Books -- reading and writing.
Home, cooking, the weather.
And whatever connections I can make between these chapters of my life.

Tuesday, June 5, 2012

Hooray for Kids!

Is there anything better than visiting with kids who've actually read your book? A class whose teacher has just read aloud-- as you open the classroom door-- the chapter that was hardest for you to write?

That was my afternoon yesterday with 4th graders from The Pingrey School.

Last September, Ms. Casey's 4th graders won an ARC of GLORY BE. I'd popped in to their classroom to deliver it, along with a packet or two of Elvis stickers. After they'd finished the book, bought their own copies at the school's Book Fair, and written me some pretty amazing letters, I popped back in yesterday. And discovered the 4th grade teacher across the hall was reading GLORY BE aloud to his class these last few days of the school year.




My visit was a surprise, last-minute, unplanned event their teacher and I cooked up. I was sorry not to have given them time to bring in their own books. Instead, I signed a ton of my bookmarks for them.







 Some of their comments reminded me of the brainstorming/ revising I did with my esteemed editor. These kids had questions! And comments!

 "I wish you'd put more detail into Glory's dad and put Glory's dad in more scenes."
 (If only they'd seen the pre-revision version! Poor ole Brother Joe hardly mumbled a word.)


"I could almost feel the grass between my fingers when Glory took a bunch of grass from Elvis's yard in Tupelo..."

"I thought Glory Be was amazing! How their friendships were either falling apart or growing stronger in every chapter."

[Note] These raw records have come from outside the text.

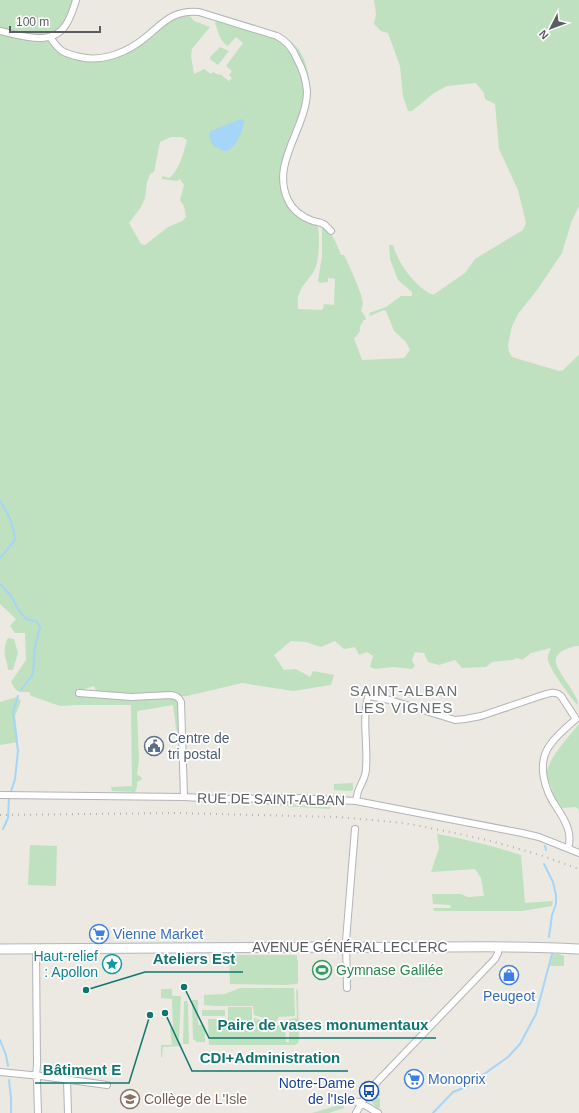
<svg xmlns="http://www.w3.org/2000/svg" width="579" height="1113" viewBox="0 0 579 1113" font-family="Arial,sans-serif">
  <style>
    .green { fill: #c0e1bf; fill-rule: evenodd }
    .water { fill: #a5d5f7 }
    .lines { fill: none; stroke-linecap: round; stroke-linejoin: round }
    .stream { stroke: #a5d5f7; stroke-width: 2 }
    .street-casing { stroke: #b2b4b7; stroke-width: 8 }
    .secondary-casing { stroke: #b3b6ba; stroke-width: 11 }
    .street { stroke: #fff; stroke-width: 6 }
    .secondary { stroke: #fff; stroke-width: 9 }
    .rail { stroke: #b1b2b2; stroke-width: 2; stroke-dasharray: 1 5; stroke-linecap: butt }
    .labels { text-anchor: middle; dominant-baseline: central; stroke-width: 3.5; stroke-linejoin: round; paint-order: stroke }
    .service-label { font-size: 14px; fill: #4e5e75; stroke: #fff; text-anchor: start }
    .street-label { font-size: 14px; fill: #595d60; stroke: #fff }
    .shop-label { font-size: 14px; fill: #366cbe; stroke: #fff; text-anchor: start }
    .culture-label { font-size: 14px; fill: #0d838f; stroke: #fff; text-anchor: end }
    .leisure-label { font-size: 14px; fill: #27864d; stroke: #fff; text-anchor: start }
    .transit-label { font-size: 14px; fill: #164399; stroke: #fff; text-anchor: end }
    .education-label { font-size: 14px; fill: #785e54; stroke: #fff; text-anchor: start }
    .neighbourhood-label { font-size: 15px; letter-spacing: 1px; fill: #6b6f72; stroke: #fff }
    .leader { fill: none; stroke: #0f766e; stroke-width: 1.5 }
    .callout-dot { fill: #0f766e; stroke: #fff; stroke-width: 1.5 }
    .callout-label { font-size: 15px; text-anchor: middle; font-weight: bold; fill: #0f766e; stroke: #fff; stroke-width: 3.5; stroke-linejoin: round; paint-order: stroke }
  </style>
  <rect width="100%" height="100%" fill="#ebe9e1"/>
  <!-- green -->
  <path class="green" d="M0 0H75C65 29 57 34 27 36L25 39 49 40V43C53 46 56 50 60 53 80 65 110 61 129 51 142 45 151 33 163 25 171 19 179 16 188 14L194 21 210 27 192 49 191 56 194 74 204 69 211 74 213 72 219 75 220 74 229 81 232 78 229 75 232 71 226 66 243 43 236 37 228 46C219 41 219 32 215 23L216 21 279 39 282 41 283 36C300 45 307 62 309 79L303 81 305 96 304 104 282 163C278 186 281 211 306 220 311 222 316 222 318 228 320 238 319 262 314 271 310 278 302 285 299 294 297 298 298 304 298 309L321 310 323 309 324 304 334 305 335 279 328 278V282L320 283 318 281 322 256V228L324 227C333 234 337 244 341 255H344C349 265 363 295 363 304 362 307 361 309 361 311L365 316 366 320H363V322L360 326V331L356 337 354 338 362 360 404 358 410 350 406 342 394 331 386 311 384 310 370 316 369 313 386 307 401 296H412V292L398 280 390 259 389 245H393C398 263 415 287 433 295L465 273 475 259 523 230 526 223 518 190 499 149 495 104 485 99 484 93 476 83 447 86 434 93 412 111H408L403 96 400 66 388 33 381 31 374 24 376 14 374 0H579V206L571 223 562 253 537 290 518 314 512 326 508 345 509 352 512 357 559 371 563 370 579 355V646C573 646 569 648 564 650 548 659 559 669 565 680 570 686 573 692 577 699L578 703 577 705C571 697 548 668 548 659 547 655 550 652 551 648L531 653 522 660 517 658 513 660 492 662 486 667 462 668 455 660 439 665 428 662 424 653 415 652 412 660 415 666 412 669 393 667 375 669 370 667 373 656 367 652 359 655 355 647 344 649 335 641 321 647 306 642 291 641 274 655 284 670 296 669 310 677 313 671 334 675 331 685 293 691 242 683 187 696C180 697 176 694 169 693L129 696 97 692 94 686 78 691 77 695 131 699 171 696C175 697 178 699 180 703L179 731 178 732 176 729 173 705 138 711 137 713 139 761 137 774 142 778 141 780 137 782V787L135 792 112 791 111 787 132 786 131 705H75L60 706 31 696 29 692C17 692 17 693 11 682L26 660 25 633H15L10 626 16 619 0 604ZM171 137H182L187 140C184 151 179 172 169 178L162 176V179L177 181 180 179 184 185 180 200 184 206 186 217 182 221 168 227 145 245 141 244 129 223 141 207 145 198 147 182 150 174 154 172 160 142Z
    M220 47 229 51 218 65 210 59V57Z
    M8 638 14 639 18 653 13 670H8C8 665 6 661 5 656 4 651 5 643 8 638Z
    M17 697 21 701 15 716 18 742 0 745V702Z
    M579 724V810L576 807 562 808 556 800 546 773C552 754 566 740 579 724Z
    M353 783V790L351 791 334 790V784Z
    M261 801H294V805L330 807V809L255 804V803Z
    M437 834C466 839 493 846 521 855L525 903 553 901 552 906 522 911H434L433 908H451L450 905 433 904 432 894H461L468 897 484 896 481 878 475 869 431 872 439 848Z
    M30 845 57 846 56 886 28 885Z
    M553 954H559L564 956V966H550Z
    M229 955H297V960H298V982L297 984 286 985 230 984Z
    M240 988H294L295 1016 279 1017 276 1022 254 1015 253 1006H216L204 1005V995L225 994Z
    M161 989H172V996H181L179 1041 181 1043 182 1046 163 1047 162 1058 161 1057V1045H172L170 1028H173L172 999 161 998Z
    M296 989 298 991V994L299 1040 298 1043 295 1045H209L208 1019H225L226 1026H253L254 1025V1018L280 1026H285L286 1042H289V1019L297 1018Z
    M192 1000H198V1025H204L205 1031V1042H197L193 1039Z
    M184 1001H187L188 1004 189 1044H183Z
    M228 1007H252V1024H228Z
    M202 1010H225V1016H202Z
    M380 1087V1096H377L378 1098H380V1107L378 1108C367 1101 373 1094 380 1087Z
    M343 1104 344 1108 329 1113H312Z"/>
  <!-- water -->
  <path class="water" d="M240 119 244 120C245 128 235 150 226 151 223 151 220 149 217 148 212 145 210 141 209 135L211 131Z"/>
  <g class="lines">
    <!-- stream -->
    <path class="stream" d="M0 501C9 515 13 523 15 540L0 558
      M0 584 11 596 18 609 26 619 36 621 40 627 35 646 33 674 21 690
      M3 829 8 818 9 798 15 779 18 751 13 712 18 696
      M545 846 546 850
      M544 864 553 882 556 895V904L552 915 549 937
      M0 1040 6 1055 8 1066
      M9 1080 11 1098V1113
      M433 1113 453 1092 466 1087 508 1057 520 1044 536 1014 552 954"/>
    <defs>
      <path id="street" d="M0 31C23 36 55 48 68 21 72 14 74 7 76 0
        M50 37C60 52 63 53 80 57 100 62 122 54 138 43 160 28 169 9 199 12L277 36C287 41 293 49 297 59 302 68 306 80 307 91 307 128 270 163 288 200 293 211 302 217 313 221 317 222 321 222 325 225 327 227 329 229 331 231
        M79 693 131 697 171 695C176 696 179 697 181 702L184 797
        M0 795 184 797 219 799 295 798 356 801 522 833 539 837 579 853
        M356 801C357 797 357 793 359 789 362 782 366 776 366 769 368 745 362 720 368 697L369 696 390 700 455 720 465 719 481 716 543 695C550 693 555 691 561 696L576 719C567 727 557 735 550 745 536 764 545 791 557 808 565 820 573 834 568 848
        M36 948 37 1065 36 1076 37 1080 38 1113
        M347 988 346 941 355 829
        M0 1072 41 1076 107 1085
        M67 1080 68 1113
        M347 1099 361 1103 378 1113
        M356 1113 365 1097 375 1084 495 959 498 953V946"/>
      <path id="secondary" d="M0 949 346 947C424 949 501 944 579 949"/>
    </defs>
    <!-- street casing -->
    <use href="#street" class="street-casing"/>
    <!-- secondary casing -->
    <use href="#secondary" class="secondary-casing"/>
    <!-- street -->
    <use href="#street" class="street"/>
    <!-- secondary -->
    <use href="#secondary" class="secondary"/>
    <!-- rail -->
    <path class="rail" d="M0 815 177 813 338 817 404 823 450 832 491 841 540 855 579 869"/>
  </g>
  <!-- icons -->
  <defs>
    <symbol id="civic-ring" viewBox="-11 -11 22 22"><circle r="9.5" fill="#fff" stroke="#5c6f8a" stroke-width="1.5"/><path d="M-.6-6.5H3V-4.5H.6V-3L4-1V1h2V6H-6V1h2V-1L-.6-3ZM-1.2 2.5V6h2.4V2.5Z" fill="#5c6f8a"/></symbol>
    <symbol id="supermarket-ring" viewBox="-11 -11 22 22"><circle r="9.5" fill="#fff" stroke="#3f7fe0" stroke-width="1.5"/><path d="M-6-5.5h2.5l.6 2H6L4.5 2H-2.5L-4.4-4H-6ZM-1.5 3.2a1.3 1.3 0 1 0 .1 0ZM3 3.2a1.3 1.3 0 1 0 .1 0Z" fill="#3f7fe0"/></symbol>
    <symbol id="sight-ring" viewBox="-11 -11 22 22"><circle r="9.5" fill="#fff" stroke="#0f9aa8" stroke-width="1.5"/><path d="M0-6L1.8-2.2L6-1.7L2.9 1.2L3.7 5.4L0 3.3L-3.7 5.4L-2.9 1.2L-6-1.7L-1.8-2.2Z" fill="#0f9aa8"/></symbol>
    <symbol id="stadium-ring" viewBox="-11 -11 22 22"><circle r="9.5" fill="#fff" stroke="#2e9e5b" stroke-width="1.5"/><path d="M0-5a6.5 5 0 1 0 0 10a6.5 5 0 1 0 0-10ZM-3.5-1.8h7v3.6h-7Z" fill="#2e9e5b"/></symbol>
    <symbol id="shop-ring" viewBox="-11 -11 22 22"><circle r="9.5" fill="#fff" stroke="#3f7fe0" stroke-width="1.5"/><path d="M-5-2.5h2.3a2.7 3.5 0 0 1 5.4 0H5L5.5 6h-11ZM-1.5-2.5h3a1.5 2.3 0 0 0-3 0Z" fill="#3f7fe0"/></symbol>
    <symbol id="bus-ring" viewBox="-11 -11 22 22"><circle r="9.5" fill="#fff" stroke="#1a4fb4" stroke-width="1.5"/><path d="M-5-6H5V4H4V6H2V4H-2V6H-4V4H-5ZM-3.5-4V0h7V-4ZM-3.5 1.2v1.5H-2V1.2ZM2 1.2v1.5H3.5V1.2Z" fill="#1a4fb4"/></symbol>
    <symbol id="school-ring" viewBox="-11 -11 22 22"><circle r="9.5" fill="#fff" stroke="#8d6e63" stroke-width="1.5"/><path d="M0-5L7-2L0 1L-7-2ZM-4 1L0 2.5L4 1V4Q0 6-4 4Z" fill="#8d6e63"/></symbol>
  </defs>
  <g fill-rule="evenodd">
    <use href="#civic-ring" x="143" y="735" width="22" height="22"/>
    <use href="#supermarket-ring" x="88" y="923" width="22" height="22"/>
    <use href="#sight-ring" x="101" y="953" width="22" height="22"/>
    <use href="#stadium-ring" x="311" y="959" width="22" height="22"/>
    <use href="#shop-ring" x="498" y="964" width="22" height="22"/>
    <use href="#supermarket-ring" x="403" y="1068" width="22" height="22"/>
    <use href="#bus-ring" x="358" y="1080" width="22" height="22"/>
    <use href="#school-ring" x="119" y="1088" width="22" height="22"/>
  </g>
  <g class="labels">
    <!-- service labels -->
    <g class="service-label">
      <text x="168" y="738">Centre de<tspan x="168" dy="16">tri postal</tspan></text>
    </g>
    <!-- street labels -->
    <g class="street-label">
      <text transform="translate(271 799) rotate(1)">RUE DE SAINT-ALBAN</text>
      <text x="350" y="947">AVENUE GÉNÉRAL LECLERC</text>
    </g>
    <!-- shop labels -->
    <g class="shop-label">
      <text x="113" y="934">Vienne Market</text>
      <text x="509" y="996" text-anchor="middle">Peugeot</text>
      <text x="428" y="1079">Monoprix</text>
    </g>
    <!-- culture labels -->
    <g class="culture-label">
      <text x="98" y="956">Haut-relief<tspan x="98" dy="16">: Apollon</tspan></text>
    </g>
    <!-- leisure labels -->
    <g class="leisure-label">
      <text x="336" y="970">Gymnase Galilée</text>
    </g>
    <!-- transit labels -->
    <g class="transit-label">
      <text x="355" y="1083">Notre-Dame<tspan x="355" dy="16">de l'Isle</tspan></text>
    </g>
    <!-- education labels -->
    <g class="education-label">
      <text x="144" y="1099">Collège de L'Isle</text>
    </g>
    <!-- neighbourhood labels -->
    <g class="neighbourhood-label">
      <text x="404" y="690">SAINT-ALBAN<tspan x="404" dy="17">LES VIGNES</tspan></text>
    </g>
  </g>
  <!-- callouts -->
  <path class="leader" d="M86 990L145 972H243M184 987L209 1038H436M165 1013L192 1071H348M150 1015L129 1083H35"/>
  <g class="callout-dot">
    <circle cx="86" cy="990" r="4"/>
    <circle cx="184" cy="987" r="4"/>
    <circle cx="165" cy="1013" r="4"/>
    <circle cx="150" cy="1015" r="4"/>
  </g>
  <g class="callout-label">
    <text x="194" y="964">Ateliers Est</text>
    <text x="323" y="1030">Paire de vases monumentaux</text>
    <text x="270" y="1063">CDI+Administration</text>
    <text x="82" y="1075">Bâtiment E</text>
  </g>
  <!-- north arrow -->
  <g transform="translate(551 28) rotate(228)" stroke="#ffffff" stroke-width="3" paint-order="stroke">
  <path d="M0-3L7 15L0 10L-7 15Z" fill="#595d60"/>
  <text y="-6" font-size="11" font-weight="bold" text-anchor="middle" fill="#595d60">N</text>
  </g>
  <!-- scale -->
  <path d="M10 26v6h90v-6" fill="none" stroke="#595d60" stroke-width="2"/>
  <text x="16" y="26" font-size="12" fill="#595d60" stroke="#ffffff" stroke-width="3" paint-order="stroke">100 m</text>
</svg>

Can I get those readers a book reviewing job, please?

When you see this hanging in a classroom, you know you've arrived at a school that values reading.




Thanks for a great afternoon, kids. I hope you have a terrific, book-filled summer. 
Please invite me back real soon!

2 comments:

Sue LaNeve said...

Hooray for you, Augusta! I love this post and particularly the kid's comments. Clearly they were inspired. True, they loved your descriptions, but honestly, I think the setting details come alive because of your Glorious voice. I'm with the kid who loved Emma because it sounded like she made great cookies and brownies. :)

Carol Baldwin said...

What a great visit--and who fun that it was impromptu! thanks for sharing.